Defunct tennis tournament
- Founded: 1879
- Abolished: 1894
- Editions: 15
- Location: Belfast, County Antrim, Ireland
- Venue: Cliftonville Cricket Club
- Surface: Grass

= North of Ireland Championships =

The North of Ireland Championships was an early Victorian period men's and women's grass court tennis tournament founded in 1879. The championship was played at the Cliftonville Cricket Club, Belfast, County Antrim, Ireland. The tournament ran annually for fifteen editions until 1894. It was the precursor tournament to the later Ulster Grass Court Championships.

==History==
The regional tennis tournament the North of Ireland Championships tournament was established early as 1881, at the Cliftonville Cricket Club on Cliftonville Road in Belfast. Some time later the club was renamed as the Cliftonville Cricket and Lawn Tennis Club. The North of Ireland Championships tournament ran until 1894 when it was abandoned. cancelled after 1894.

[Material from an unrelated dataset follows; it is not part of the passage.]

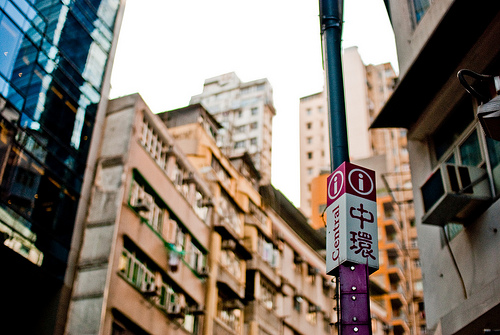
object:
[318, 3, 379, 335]
pole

Following World War One in 1919 new regional lawn tennis was established representative for Northern Ireland called the Ulster Grass Court Championships staged at the Belfast Boat Club, South Belfast. This grass court tournament ran until at least 1980. In 1928 a second regional tournament was established known as the Ulster Hard Court Championships that was played on clay courts that was staged through to the 1950s.

The former tournaments were both amateur events, but in the mid-1960s a professional event was staged in Belfast called the Ulster Professional Championships.

Notable male players who this championship includes Manliffe Goodbody who won it three times (1889, 1890, 1893). The North of Ireland and Ulster grass court tournaments have survived into the 21st century where today as two separate events is known as the North of Ireland Open, and the Ulster Senior Open.

==Finals==
===Men's singles===
(incomplete roll)

| Year | Champion | Runner up | Score |
|---|---|---|---|
| 1879 | ENG Captain Short | ENG M. Short | 6–5, 4–6, 6–3 |
| 1881 | Ireland Edward Johnson Charley | ENG J.R. Bristow | 2–1 sets |
| 1882 | ENG George Frank Wemyss Anson | Ireland Edward Johnson Charley | 2–0 sets |
| 1885 | ENG Charle Milligan Johns | ENG Alfred Dawson Johns | 6–3, 6–3 |
| 1888 | Ireland Tegan Dickson | Ireland Robert Cully Barton | 6–0, 6–0 |
| 1889 | Ireland Manliffe Francis Goodbody | Ireland Tegan Dickson | 6–3, 6–2, 6–2 |
| 1890 | Ireland Manliffe Francis Goodbody (2) | Ireland Arthur Henry Gore Ashe | 5–7, 6–4, 6–0, 6–2 |
| 1891 | Ireland George Courtney Ball-Greene | Ireland Manliffe Francis Goodbody | w.o. |
| 1892 | Ireland Francis Owen Stoker | Ireland George Courtney Ball-Greene | w.o. |
| 1893 | Ireland Manliffe Francis Goodbody (3) | Ireland Francis Owen Stoker | w.o. |
| 1894 | Ireland Alexander Horsbrugh Porter | GBR David Elgar Payn | 6–2, 6–1, 6–1 |

===Women's singles===
(incomplete roll)

| Year | Champion | Runner up | Score |
|---|---|---|---|
| 1890 | Ireland Miss. M.A. Kinahan | Ireland Miss Newett | 6–2, 6–0 |
| 1891 | Ireland Miss. Hearn | Ireland Miss. M.A. Kinahan | 6–2, 6–2 |
| 1892 | Ireland Miss. R. Shaw | Ireland Miss. Hearn | 4–6, 6–4, 6–1 |
| 1893 | Ireland Miss. R. Shaw (2) | SCO Miss. Jane Corder | 3–6, 6–0, 9–7 |
| 1894 | Ireland Miss. R. Shaw (3) | Ireland Miss. F. Carr | 6–1, 6–1 |

==Sources==
- Baily's Magazine of Sports and Pastimes (1889). Volume LI. January - June. Vinton & Co Ltd, London.
- Routledges Sporting Annual (1882) George Routledge and Son. London.
- The Belfast Telegraph (3 July 1965), Belfast, County Antrim, Northern Ireland.